A Republican House Energy and Commerce aide said lawmakers are actively working to get a deal done quickly. Their goal is to move forward with a comprehensive bill to extend the authority for several years, but a stop-gap bill for a lesser extension is not off the table as an option, according to the aide.
House Energy and Commerce Ranking Member Frank Pallone Jr. (D-N.J.) said “time is of the essence” to extend the authority amid China’s expansion.
“The House has acted several times, including by unanimously passing my own bipartisan bill to prevent this lapse.
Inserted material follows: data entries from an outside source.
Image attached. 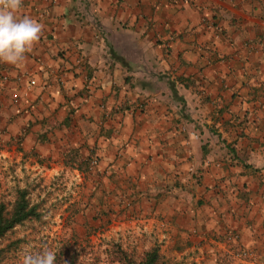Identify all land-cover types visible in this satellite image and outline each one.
Instances as JSON below:
<instances>
[{
  "label": "crops",
  "instance_id": "obj_1",
  "mask_svg": "<svg viewBox=\"0 0 264 264\" xmlns=\"http://www.w3.org/2000/svg\"><path fill=\"white\" fill-rule=\"evenodd\" d=\"M17 15L44 28L23 63L0 62L3 110L37 168L86 177L150 234L264 264V0H23Z\"/></svg>",
  "mask_w": 264,
  "mask_h": 264
},
{
  "label": "rangeland",
  "instance_id": "obj_2",
  "mask_svg": "<svg viewBox=\"0 0 264 264\" xmlns=\"http://www.w3.org/2000/svg\"><path fill=\"white\" fill-rule=\"evenodd\" d=\"M7 98L10 94L0 86V204L11 206L17 191L26 189L43 213L39 221L16 227L1 241V247L12 246L5 264H22L25 254L45 248L56 252L55 264H122L114 254L117 250L138 264L152 249L166 264L250 263L251 256L240 252L235 242L229 248L212 244L213 251L199 252L192 240L162 238L156 231L150 234L144 225L130 220L128 208L113 206L109 200L101 208L98 198L103 197L86 177L79 180L65 171L50 174L37 168L35 147L27 150L23 143L30 128L20 127L15 134L9 130L13 120L3 110ZM73 254L78 256L71 259Z\"/></svg>",
  "mask_w": 264,
  "mask_h": 264
},
{
  "label": "clouds",
  "instance_id": "obj_3",
  "mask_svg": "<svg viewBox=\"0 0 264 264\" xmlns=\"http://www.w3.org/2000/svg\"><path fill=\"white\" fill-rule=\"evenodd\" d=\"M23 0H0V62L18 65L27 59L44 26L29 16H18ZM56 252L45 248L24 255L22 264H55Z\"/></svg>",
  "mask_w": 264,
  "mask_h": 264
},
{
  "label": "trees",
  "instance_id": "obj_4",
  "mask_svg": "<svg viewBox=\"0 0 264 264\" xmlns=\"http://www.w3.org/2000/svg\"><path fill=\"white\" fill-rule=\"evenodd\" d=\"M42 213L40 205L31 202L28 190H18L11 206L0 204V243L16 227L26 222L39 221ZM11 247V245L0 246V264H5L6 253L10 251ZM114 254L117 255L119 262L122 264H136L128 258L124 251L117 250ZM77 256V254H73L71 259ZM138 264H166V262L157 249H152L143 254Z\"/></svg>",
  "mask_w": 264,
  "mask_h": 264
},
{
  "label": "built area",
  "instance_id": "obj_5",
  "mask_svg": "<svg viewBox=\"0 0 264 264\" xmlns=\"http://www.w3.org/2000/svg\"><path fill=\"white\" fill-rule=\"evenodd\" d=\"M30 84H31V85H34L35 82L32 81V82H30ZM12 101H13L14 103H17V102L19 101V95H18V93H13V94H12Z\"/></svg>",
  "mask_w": 264,
  "mask_h": 264
}]
</instances>
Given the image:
But we cannot give up — the stakes are too high,” Pallone said in a statement.
The ongoing lapse comes as the administration is starting discussions on the next generation of 6G. The White House held a 6G summit last month.
Tom Power, general counsel at CTIA, the Cellular Telephone Industries Association, said 6G talks during the current lapse in FCC spectrum auction authority is essentially moot.
“It’s kind of like the emperor has no clothes. But you don’t have a spectrum policy?” he said. “Which 6G is nothing but a standard for, or will be a standard for, how you use spectrum in a way that increases speed and reduces latency and makes it as robust as possible. And we’re talking about a policy for a product that, right now, the FCC can’t even offer.”